En effet, c'était l'infant d'Espagne, qui venait causer avec Calderon, son ambitieux favori.

—Sais-tu bien, Rodrigues, dit le jeune homme, que cette porte secrète de ton appartement est fort commode? Elle me permet d'éviter les regards observateurs d'Uzeda, qui cherche toujours à faire sa cour au roi en espionnant l'héritier du trône. Il le payera tôt ou tard. Il te déteste, Calderon, et s'il n'affiche pas publiquement sa haine contre toi, c'est à cause de moi seulement.

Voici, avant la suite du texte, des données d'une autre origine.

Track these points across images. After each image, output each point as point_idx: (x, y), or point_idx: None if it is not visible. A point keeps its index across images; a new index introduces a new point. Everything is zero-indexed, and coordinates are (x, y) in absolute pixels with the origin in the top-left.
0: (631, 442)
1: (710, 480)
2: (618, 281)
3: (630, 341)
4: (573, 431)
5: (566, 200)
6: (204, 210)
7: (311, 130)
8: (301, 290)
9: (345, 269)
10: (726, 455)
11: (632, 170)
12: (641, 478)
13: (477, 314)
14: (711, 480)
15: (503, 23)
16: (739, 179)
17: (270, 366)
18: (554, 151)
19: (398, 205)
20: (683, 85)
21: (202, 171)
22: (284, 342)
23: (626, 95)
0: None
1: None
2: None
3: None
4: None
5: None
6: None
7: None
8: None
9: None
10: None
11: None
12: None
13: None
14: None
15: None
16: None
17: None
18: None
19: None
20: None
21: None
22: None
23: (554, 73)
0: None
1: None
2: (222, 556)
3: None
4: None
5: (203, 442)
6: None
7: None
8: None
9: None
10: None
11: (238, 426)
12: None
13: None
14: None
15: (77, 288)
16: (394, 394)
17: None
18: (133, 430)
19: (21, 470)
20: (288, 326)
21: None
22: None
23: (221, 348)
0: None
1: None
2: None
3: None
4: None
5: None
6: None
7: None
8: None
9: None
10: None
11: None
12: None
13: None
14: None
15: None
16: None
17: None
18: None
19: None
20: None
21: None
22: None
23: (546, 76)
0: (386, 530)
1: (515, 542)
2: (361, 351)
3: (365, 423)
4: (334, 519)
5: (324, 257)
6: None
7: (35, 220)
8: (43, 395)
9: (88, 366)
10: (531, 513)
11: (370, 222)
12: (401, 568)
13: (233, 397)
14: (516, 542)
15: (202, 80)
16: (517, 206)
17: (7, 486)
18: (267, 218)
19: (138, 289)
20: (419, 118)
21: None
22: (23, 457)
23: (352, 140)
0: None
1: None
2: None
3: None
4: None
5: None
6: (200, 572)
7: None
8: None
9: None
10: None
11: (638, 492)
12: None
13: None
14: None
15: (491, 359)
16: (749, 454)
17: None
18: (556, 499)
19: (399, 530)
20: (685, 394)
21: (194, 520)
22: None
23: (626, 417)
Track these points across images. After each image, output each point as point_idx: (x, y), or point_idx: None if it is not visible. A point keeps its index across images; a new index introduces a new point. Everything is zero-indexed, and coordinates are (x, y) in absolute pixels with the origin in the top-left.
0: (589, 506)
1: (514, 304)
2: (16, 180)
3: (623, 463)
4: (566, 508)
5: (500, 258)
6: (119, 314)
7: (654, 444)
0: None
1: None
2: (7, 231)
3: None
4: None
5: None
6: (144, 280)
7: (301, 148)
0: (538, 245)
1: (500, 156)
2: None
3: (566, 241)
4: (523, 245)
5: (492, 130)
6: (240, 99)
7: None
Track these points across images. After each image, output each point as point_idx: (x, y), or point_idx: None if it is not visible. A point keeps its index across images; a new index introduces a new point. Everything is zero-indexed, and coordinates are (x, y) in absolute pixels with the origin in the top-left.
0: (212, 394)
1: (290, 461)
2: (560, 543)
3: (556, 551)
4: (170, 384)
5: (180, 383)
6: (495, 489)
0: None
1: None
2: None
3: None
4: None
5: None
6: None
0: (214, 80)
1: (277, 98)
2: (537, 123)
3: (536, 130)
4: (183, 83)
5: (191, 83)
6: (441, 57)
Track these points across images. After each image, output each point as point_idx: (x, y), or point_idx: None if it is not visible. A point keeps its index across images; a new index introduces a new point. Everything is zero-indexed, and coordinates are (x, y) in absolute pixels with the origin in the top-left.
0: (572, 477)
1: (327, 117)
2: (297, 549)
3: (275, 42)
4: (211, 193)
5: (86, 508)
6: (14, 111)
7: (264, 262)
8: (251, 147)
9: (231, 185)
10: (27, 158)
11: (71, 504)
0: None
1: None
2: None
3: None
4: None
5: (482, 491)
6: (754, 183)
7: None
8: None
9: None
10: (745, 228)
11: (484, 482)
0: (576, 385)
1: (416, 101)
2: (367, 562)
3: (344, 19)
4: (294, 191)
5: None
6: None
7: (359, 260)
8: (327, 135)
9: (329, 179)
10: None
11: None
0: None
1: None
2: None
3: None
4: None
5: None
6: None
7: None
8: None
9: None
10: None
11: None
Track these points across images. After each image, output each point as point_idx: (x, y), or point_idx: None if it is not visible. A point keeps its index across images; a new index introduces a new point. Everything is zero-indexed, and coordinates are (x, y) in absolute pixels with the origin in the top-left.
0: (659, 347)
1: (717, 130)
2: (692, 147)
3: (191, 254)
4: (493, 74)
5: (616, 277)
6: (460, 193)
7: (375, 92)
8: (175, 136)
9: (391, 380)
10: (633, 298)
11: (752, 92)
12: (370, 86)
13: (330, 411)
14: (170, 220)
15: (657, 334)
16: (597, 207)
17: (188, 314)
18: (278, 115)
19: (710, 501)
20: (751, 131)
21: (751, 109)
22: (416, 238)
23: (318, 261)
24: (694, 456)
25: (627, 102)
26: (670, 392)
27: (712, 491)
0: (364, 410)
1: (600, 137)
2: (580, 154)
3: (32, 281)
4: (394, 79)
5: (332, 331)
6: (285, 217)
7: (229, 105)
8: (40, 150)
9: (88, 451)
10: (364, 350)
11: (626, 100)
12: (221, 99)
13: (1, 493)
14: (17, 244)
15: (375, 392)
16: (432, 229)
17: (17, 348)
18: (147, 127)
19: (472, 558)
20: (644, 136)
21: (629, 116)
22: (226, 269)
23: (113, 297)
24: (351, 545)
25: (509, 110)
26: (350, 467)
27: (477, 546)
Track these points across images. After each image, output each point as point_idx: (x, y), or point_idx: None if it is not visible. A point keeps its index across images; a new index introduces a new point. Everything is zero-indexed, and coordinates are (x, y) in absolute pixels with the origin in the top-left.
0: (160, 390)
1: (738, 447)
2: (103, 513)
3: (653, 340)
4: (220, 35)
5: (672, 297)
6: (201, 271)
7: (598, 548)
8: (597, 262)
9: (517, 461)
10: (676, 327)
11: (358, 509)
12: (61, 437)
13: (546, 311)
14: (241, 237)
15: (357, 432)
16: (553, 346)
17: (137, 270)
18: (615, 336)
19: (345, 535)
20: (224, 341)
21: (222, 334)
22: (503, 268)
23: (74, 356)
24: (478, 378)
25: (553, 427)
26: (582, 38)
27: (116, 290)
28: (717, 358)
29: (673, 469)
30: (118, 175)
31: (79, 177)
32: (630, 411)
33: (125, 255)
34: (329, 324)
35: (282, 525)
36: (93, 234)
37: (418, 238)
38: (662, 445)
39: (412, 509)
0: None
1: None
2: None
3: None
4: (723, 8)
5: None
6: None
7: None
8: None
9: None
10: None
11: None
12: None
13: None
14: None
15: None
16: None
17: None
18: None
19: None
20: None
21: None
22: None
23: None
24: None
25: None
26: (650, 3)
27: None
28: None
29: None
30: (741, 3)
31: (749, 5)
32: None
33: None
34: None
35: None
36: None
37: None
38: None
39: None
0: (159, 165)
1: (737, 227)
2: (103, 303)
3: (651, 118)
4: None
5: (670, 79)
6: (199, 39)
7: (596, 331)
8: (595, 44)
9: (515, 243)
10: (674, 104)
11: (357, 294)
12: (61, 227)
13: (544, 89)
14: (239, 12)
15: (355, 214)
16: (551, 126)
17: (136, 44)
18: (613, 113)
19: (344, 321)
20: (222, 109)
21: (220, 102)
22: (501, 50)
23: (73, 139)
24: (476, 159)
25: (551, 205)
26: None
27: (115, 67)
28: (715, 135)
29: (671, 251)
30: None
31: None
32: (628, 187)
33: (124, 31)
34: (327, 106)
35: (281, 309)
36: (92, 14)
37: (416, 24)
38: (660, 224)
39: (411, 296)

—Que Votre Altesse soit bien persuadée que je n'en veux pas à cet homme. Il recherche votre faveur; quoi de plus naturel?

—Eh bien, son espérance sera trompée. Il me fatigue de ses plates et banales flatteries, et s'imagine que les princes doivent s'occuper des affaires de l'État. Il oublie que nous sommes mortels, et que la jeunesse est l'âge des plaisirs.